Diga para o seu irmão: “Perante Deus até a tristeza salta de prazer”
Ora, a quem o aludido texto de Jó se refere? Intuitivamente, qualquer pessoa responderia: “A Deus, é claro”, visto que o Senhor, de fato, espanta a tristeza por meio da alegria, uma vez que na presença dEle há abundância de alegria, diz o salmista (Salmos 16.11). Que tal fazermos uma leitura rápida do capítulo 41 do livro de Jó? Aliás, antes disso, é importante observar que, no capítulo 38, Deus começou a chamar a atenção do patriarca Jó para a obra da sua maravilhosa criação: “Onde estavas tu, quando eu fundava a terra?” (v. 4).
A partir do capítulo 40, Deus mostra a Jó a força de alguns animais, destacando o beemote (um grande quadrúpede das selvas, similar ao hipopótamo) e o “monstro das águas”, o leviatã, termo que o famoso filósofo — e teólogo — inglês Thomas Hobbes tomou emprestado, no século XVII, para descrever o Estado. Segue-se que o texto de Jó 41.22 (ARC) —”No seu pescoço pousa a força; perante ele, até a tristeza salta de prazer” — é a continuação da descrição das características do leviatã e nada tem que ver com Deus! Mas, antes que alguém resolva sair por aí pregando que a tristeza salta de prazer diante do leviatã, permita-me explicar o versículo em apreço à luz da Teologia Exegética, ciência que abarca Hermenêutica e Exegese.
Em Jó 41 vemos uma descrição hiperbólica do leviatã — animal similar a um crocodilo, mas muito maior em tamanho —, a qual aponta para a ferocidade desse animal. A versão bíblica Revista e Atualizada de Almeida (ARA) apresenta uma tradução um pouco mais clara do versículo 22: “diante dele salta o desespero”. Já a Almeida Revista e Corrigida (ARC) foi baseada num manuscrito que contém uma falha do copista — em tempos remotos, todas as cópias eram feitas à mão; no hebraico bíblico, um pequeno sinal, quase imperceptível, é capaz de mudar completamente o sentido de uma palavra.
O capítulo 41 de Jó apresenta, também, uma descrição do leviatã difícil de se entender: “Cada um dos seus espirros faz resplandecer a luz” (v. 18); “Da sua boca saem tochas” (v. 19); “Do seu nariz procede fumaça” (v 20); e “O seu hálito faria acender os carvões” (v. 21). Essas características, evidentemente, devem ser interpretadas como figuras poéticas de grande valentia do animal, e não como características reais.

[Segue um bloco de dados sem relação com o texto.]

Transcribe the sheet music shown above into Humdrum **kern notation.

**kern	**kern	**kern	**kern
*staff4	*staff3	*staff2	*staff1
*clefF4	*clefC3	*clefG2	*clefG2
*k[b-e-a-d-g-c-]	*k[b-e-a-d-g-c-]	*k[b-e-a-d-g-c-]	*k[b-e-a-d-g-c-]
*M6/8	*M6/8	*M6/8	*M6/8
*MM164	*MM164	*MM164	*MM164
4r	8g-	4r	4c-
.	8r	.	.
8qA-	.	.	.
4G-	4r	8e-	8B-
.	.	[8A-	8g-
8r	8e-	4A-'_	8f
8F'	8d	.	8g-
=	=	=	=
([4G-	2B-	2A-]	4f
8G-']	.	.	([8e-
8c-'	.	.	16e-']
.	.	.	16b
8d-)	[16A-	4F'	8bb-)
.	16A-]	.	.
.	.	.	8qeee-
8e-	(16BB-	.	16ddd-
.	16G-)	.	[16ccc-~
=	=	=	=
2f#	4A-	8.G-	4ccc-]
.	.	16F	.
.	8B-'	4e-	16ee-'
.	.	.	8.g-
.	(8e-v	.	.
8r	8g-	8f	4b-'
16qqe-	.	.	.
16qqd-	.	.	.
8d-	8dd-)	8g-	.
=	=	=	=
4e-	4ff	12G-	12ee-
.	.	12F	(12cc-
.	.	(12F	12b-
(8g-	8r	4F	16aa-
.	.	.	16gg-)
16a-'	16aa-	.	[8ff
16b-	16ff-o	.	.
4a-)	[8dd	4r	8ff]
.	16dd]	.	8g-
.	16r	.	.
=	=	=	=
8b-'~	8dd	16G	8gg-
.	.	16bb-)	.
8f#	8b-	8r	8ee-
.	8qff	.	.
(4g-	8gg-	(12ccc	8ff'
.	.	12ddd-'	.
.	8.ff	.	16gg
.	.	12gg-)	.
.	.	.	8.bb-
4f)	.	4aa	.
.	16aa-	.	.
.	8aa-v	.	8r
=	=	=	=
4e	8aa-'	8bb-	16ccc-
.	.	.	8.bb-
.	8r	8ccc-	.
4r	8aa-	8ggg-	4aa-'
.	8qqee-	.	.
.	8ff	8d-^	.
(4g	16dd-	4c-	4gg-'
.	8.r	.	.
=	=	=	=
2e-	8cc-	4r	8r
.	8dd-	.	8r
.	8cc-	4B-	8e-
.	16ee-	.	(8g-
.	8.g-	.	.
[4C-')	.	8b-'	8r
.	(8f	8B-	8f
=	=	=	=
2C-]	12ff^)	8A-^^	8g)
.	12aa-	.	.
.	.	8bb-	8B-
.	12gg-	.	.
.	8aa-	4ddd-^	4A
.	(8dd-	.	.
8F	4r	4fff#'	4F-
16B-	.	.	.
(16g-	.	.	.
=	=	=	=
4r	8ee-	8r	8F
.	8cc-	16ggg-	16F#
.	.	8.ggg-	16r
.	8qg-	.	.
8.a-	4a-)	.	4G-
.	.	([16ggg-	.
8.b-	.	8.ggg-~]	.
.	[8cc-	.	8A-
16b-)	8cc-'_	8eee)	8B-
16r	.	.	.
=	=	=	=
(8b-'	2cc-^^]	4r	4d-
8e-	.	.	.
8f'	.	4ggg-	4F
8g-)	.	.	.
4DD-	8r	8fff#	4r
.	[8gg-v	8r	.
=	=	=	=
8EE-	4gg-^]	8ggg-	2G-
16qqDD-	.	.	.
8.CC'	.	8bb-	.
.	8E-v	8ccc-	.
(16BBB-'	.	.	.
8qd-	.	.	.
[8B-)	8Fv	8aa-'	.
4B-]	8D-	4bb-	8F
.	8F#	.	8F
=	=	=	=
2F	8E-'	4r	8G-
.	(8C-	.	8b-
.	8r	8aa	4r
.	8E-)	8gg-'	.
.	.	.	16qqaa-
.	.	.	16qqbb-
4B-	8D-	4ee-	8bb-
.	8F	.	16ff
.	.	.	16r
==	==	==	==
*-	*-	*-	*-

Por que o texto de Jó 41.22 faz referência ao leviatã, e não a Deus? Porque, diante do exposto, o Criador — ao descrever a Jó as características de suas criaturas — tinha como objetivo convencer seu servo, que estava se gabando de sua justiça perante seus amigos, de sua pequenez. Veja a ironia de Deus nesta pergunta retórica: “Poderás pescar com anzol o leviatã, ou ligarás a sua língua com a corda?” (v. 1). Ele queria mostrar a Jó, através do indomável, terrível e indomesticável animal (v. 7), coberto de escamas duras como o ferro (vv. 15-17,26), o seu poder como Criador e Senhor: “Ninguém há tão atrevido, que a despertá-lo se atreva; quem, pois, é aquele que ousa erguer-se diante de mim?” (v. 10).
Portanto, o expoente das Escrituras que se preza nunca deve desprezar o contexto de uma passagem bíblica. As Escrituras foram divididas em capítulos e versículos apenas para que haja maior facilidade na procura de textos, mas isso não significa que um versículo tem autoridade em si mesmo, de forma isolada. A interpretação de cada versículo deve ser feita em sintonia com os contextos geral, imediato, referencial, histórico-cultural e literário. #FicaADica.